George Floyd: Where Do We Go Now
DESMOND CLARK
President - Bear Down Logistics | Former 12 Yr NFL Vet | Chicago Bear | Global Motivational Speaker | Leadership & Team Development Specialist | 2x Published Author - Principles of Winning | Podcaster
By Desmond Clark
I have never vandalized a building and I don’t agree with it. But I understand the people who do.
It’s not about violence. It’s not about critical thinking. It’s not about, even, specifically George Floyd, or the cop that killed him, who was rightfully arrested. The building burns down because there is an unsaid, but known, struggle between the police and the US justice system, and the members of the Black community. Floyd’s death amplified, like a textbook example, that struggle.
The cop felt he could kneel on Floyd’s neck for nine minutes, not to restrain him (he was restrained), not because Floyd was a threat to him (or anyone else), but because the cop wears an innate, but false, feeling of superiority—and Floyd, representative of many youths stop-and-frisked at NYC subway stations for several decades, just has to take it.

### Supplied information
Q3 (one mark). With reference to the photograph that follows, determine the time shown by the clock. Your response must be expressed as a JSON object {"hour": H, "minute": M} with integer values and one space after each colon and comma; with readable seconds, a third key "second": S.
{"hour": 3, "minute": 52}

### Exercise prompt
Copy out the piece on George Floyd above in full, word for word.

### Completed task
George Floyd: Where Do We Go Now
DESMOND CLARK
President - Bear Down Logistics | Former 12 Yr NFL Vet | Chicago Bear | Global Motivational Speaker | Leadership & Team Development Specialist | 2x Published Author - Principles of Winning | Podcaster
By Desmond Clark
I have never vandalized a building and I don’t agree with it. But I understand the people who do.
It’s not about violence. It’s not about critical thinking. It’s not about, even, specifically George Floyd, or the cop that killed him, who was rightfully arrested. The building burns down because there is an unsaid, but known, struggle between the police and the US justice system, and the members of the Black community. Floyd’s death amplified, like a textbook example, that struggle.
The cop felt he could kneel on Floyd’s neck for nine minutes, not to restrain him (he was restrained), not because Floyd was a threat to him (or anyone else), but because the cop wears an innate, but false, feeling of superiority—and Floyd, representative of many youths stop-and-frisked at NYC subway stations for several decades, just has to take it.